Terça-feira, Dezembro 07, 2010

2011 COMO 1951


Ninguém diria que há eleições presidenciais marcadas para 23 de Janeiro de 2011. Desde 1951 que a opinião pública não se mostrava tão desinteressada do acto. Em 1951, quando Francisco Craveiro Lopes (1894-1964, foto ao alto) substituiu Carmona, nem a oposição fez alarido. Craveiro Lopes era um militar prestigiado, bem relacionado nos círculos liberais, casado com a mulher mais elegante do regime, Berta Arthur, que conheceu em Moçambique. Em 1958, quando deixou Belém, Craveiro Lopes foi feito marechal da Força Aérea, circunstância que o não impediu de manter contactos com a oposição: em 1961 esteve associado ao golpe de Botelho Moniz para derrubar Salazar.
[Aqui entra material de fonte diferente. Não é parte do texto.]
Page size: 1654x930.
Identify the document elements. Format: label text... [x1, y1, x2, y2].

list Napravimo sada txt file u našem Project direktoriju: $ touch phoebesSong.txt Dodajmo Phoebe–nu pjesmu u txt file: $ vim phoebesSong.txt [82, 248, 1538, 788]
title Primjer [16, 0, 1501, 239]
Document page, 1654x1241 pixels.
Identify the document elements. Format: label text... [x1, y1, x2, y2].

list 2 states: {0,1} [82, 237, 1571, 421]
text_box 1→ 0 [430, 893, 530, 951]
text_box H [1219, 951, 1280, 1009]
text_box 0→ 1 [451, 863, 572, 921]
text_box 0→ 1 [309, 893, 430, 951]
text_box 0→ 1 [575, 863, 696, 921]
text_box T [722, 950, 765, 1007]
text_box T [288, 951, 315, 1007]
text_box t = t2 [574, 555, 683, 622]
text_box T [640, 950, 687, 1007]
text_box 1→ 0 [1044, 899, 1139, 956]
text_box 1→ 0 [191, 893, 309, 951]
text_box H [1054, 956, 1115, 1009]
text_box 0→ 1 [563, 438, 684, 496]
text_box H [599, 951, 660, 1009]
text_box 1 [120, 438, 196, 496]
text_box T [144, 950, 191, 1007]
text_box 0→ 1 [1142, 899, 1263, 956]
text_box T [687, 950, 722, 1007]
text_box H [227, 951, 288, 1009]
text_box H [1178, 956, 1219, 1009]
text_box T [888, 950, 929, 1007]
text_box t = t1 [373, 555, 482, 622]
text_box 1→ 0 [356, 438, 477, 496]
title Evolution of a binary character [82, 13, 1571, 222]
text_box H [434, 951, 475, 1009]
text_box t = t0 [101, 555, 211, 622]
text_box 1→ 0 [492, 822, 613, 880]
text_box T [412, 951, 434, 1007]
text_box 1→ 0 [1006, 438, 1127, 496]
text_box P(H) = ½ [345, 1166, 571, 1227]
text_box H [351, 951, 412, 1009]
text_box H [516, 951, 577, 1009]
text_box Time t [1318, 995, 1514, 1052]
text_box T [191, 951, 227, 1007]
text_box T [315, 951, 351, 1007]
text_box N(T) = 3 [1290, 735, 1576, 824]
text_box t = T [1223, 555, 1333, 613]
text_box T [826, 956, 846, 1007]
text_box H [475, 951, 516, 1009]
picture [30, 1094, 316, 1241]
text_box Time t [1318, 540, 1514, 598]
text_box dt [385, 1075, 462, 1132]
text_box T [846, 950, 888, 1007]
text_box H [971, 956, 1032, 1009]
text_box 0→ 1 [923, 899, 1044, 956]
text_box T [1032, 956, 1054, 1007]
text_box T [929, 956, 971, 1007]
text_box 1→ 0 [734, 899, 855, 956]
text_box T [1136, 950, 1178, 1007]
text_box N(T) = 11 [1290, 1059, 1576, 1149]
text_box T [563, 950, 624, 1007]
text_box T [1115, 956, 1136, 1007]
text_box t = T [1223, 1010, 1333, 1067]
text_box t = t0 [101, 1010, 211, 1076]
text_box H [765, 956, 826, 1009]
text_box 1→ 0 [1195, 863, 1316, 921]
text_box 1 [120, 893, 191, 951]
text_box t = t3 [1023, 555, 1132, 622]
Estava em Lisboa e lembro-me da comoção que a sua morte provocou em Setembro de 1964.

Hoje a indiferença é geral. Tudo indica que mais de metade dos portugueses não vá votar. Cavaco, muito provavelmente, será reeleito. Manuel Alegre pagará a factura do apoio do BE e, sobretudo, do que andou a fazer ao PS entre 2005 e 2009. É sintomático que ainda não tenha as assinaturas necessárias para formalizar a candidatura. À sua custa, Defensor de Moura talvez surpreenda. O Lopes comunista não assusta ninguém. Madre Teresa de Calcutá não conta. E assim chegamos ao bocejo universal. A parte engraçada é que grande parte da direita vai votar contrariada.